Southwest No. 9 boundary stone, also known as the Benjamin Banneker SW-9 Intermediate Boundary Stone, in Falls Church, Virginia
The SW-9 stone in Falls Church, the first DC boundary marker on the National Register and the only one named for a member of the survey team. Image: Antony-22 / Wikimedia Commons, CC BY-SA 4.0.

In 1976, the Afro-American Bicentennial Corporation pushed to formally tie one of the stones to the survey’s most famous member. SW-9 was selected, listed on the National Register of Historic Places, and named a National Historic Landmark that same year. It was the first boundary stone to receive the recognition.

The stone sits on the west side of Benjamin Banneker Park at 1701 North Van Buren Street in Falls Church. The DAR-style iron fence is still around it. The inscription has weathered down to ghosts of letters, but if you crouch and look at the right angle, you can still read “Jurisdiction of the United States” cut into the sandstone.

How Accurate Was the Survey?

In 2011, the D.C. GIS program ran a Global Positioning System survey of the original boundary at an accuracy of about two inches horizontally. They wanted to see how close Ellicott’s 1791 work had come to the modern measurement.

The answer was that Ellicott’s team did very well.

The northwest stones sit between 4.4 and 9.6 feet outside the modern boundary line. The northeast stones sit 6.6 to 18.4 feet inside. The southeast stones sit 12.75 to 18.48 feet outside.

The distance between Southeast 6 and Southeast 7, surveyed in 1792, measures 5,280.824 feet today.
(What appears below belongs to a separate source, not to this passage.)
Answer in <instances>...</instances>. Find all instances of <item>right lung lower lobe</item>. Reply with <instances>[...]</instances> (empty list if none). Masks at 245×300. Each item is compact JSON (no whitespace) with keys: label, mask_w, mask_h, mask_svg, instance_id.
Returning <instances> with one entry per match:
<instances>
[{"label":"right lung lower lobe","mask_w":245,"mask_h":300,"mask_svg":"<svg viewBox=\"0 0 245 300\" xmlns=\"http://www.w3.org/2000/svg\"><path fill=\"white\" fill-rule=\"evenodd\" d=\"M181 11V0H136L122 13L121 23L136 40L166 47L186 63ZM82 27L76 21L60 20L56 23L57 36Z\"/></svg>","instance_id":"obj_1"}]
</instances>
A statute mile is 5,280 feet.

Ellicott was off by ten inches over a mile, working with chains and stars.

That accuracy is why the stones are still the reference. The line they marked is, give or take a few feet, still the line.

The Diamond Is Still There, in Sandstone

Walk Western Avenue in upper Northwest and you are tracing the line Ellicott’s team cleared in 1792. Walk Eastern Avenue from Cedar Hill out to Maryland and you are tracing the line they cleared a few months before that. Drive South Glebe Road in Arlington and you are crossing what was the southwest face of the federal diamond.

The Virginia retrocession took half of the diamond off the map. The other half is the boundary D.C. still has.

Either way, the stones are still in the ground at every mile.

For the related GoDC story on the Virginia half of the diamond going back, see our piece on the 1846 retrocession of Alexandria. For the bigger story of how the L’Enfant city fit inside this diamond, the L’Enfant Plan posts are a good companion.

Two hundred and thirty-five years after Banneker laid down at Jones Point to fix the first point with stars, his stones are still the corners of Washington.

11 thoughts on “Washington DC Boundary Stones: The 40 Original Markers Ellicott and Banneker Set in 1791”

  1. It’s interesting to see how big the original boundries of DC were so far into Virginia (and probably Maryland).

  2. You beat me to this. It is a great resources with articles and other cool things. The article “The Boundary Monuments of the District of Columbia” was my personal favorite because it has a lot of images of the stones from the turn of the century I think.

  3. There’s one on Southern Avenue. It’s in a fence and was right in front of an apartment building my cousin lived in, and down the street to where I lived on PA Ave years ago. It was never encased in the fence before they built the Apartments back in the 1960’s and people didn’t even know what it was. Then one day they put a fence around it.

  4. Check out the Boundary Stones Bike Ride hosted by Boundary Stone Public House! The 3rd annual will be this September. You can start training for the 60 mile ride now. 🙂

  5. I visit all 40 site in a day on the first Sunday in May and have done so for the last 10 years. Amazing and Educational. I could go on and on about the history of the survey, the history of the preservation effort, and the current status of each of the stones and what has transpired with them since 2005.

  6. I discovered the stones back in the seventies while doing land surveys in Arlington. It was cool both visiting them and actually using and referencing them in my surveys.

  7. I’ve been to a few. One on Western Avenue (“Tenleytown” in the map above) is actually on the Maryland side of Western Avenue a block from River Road, near Fessenden St., in a little cage to protect it from vandalism.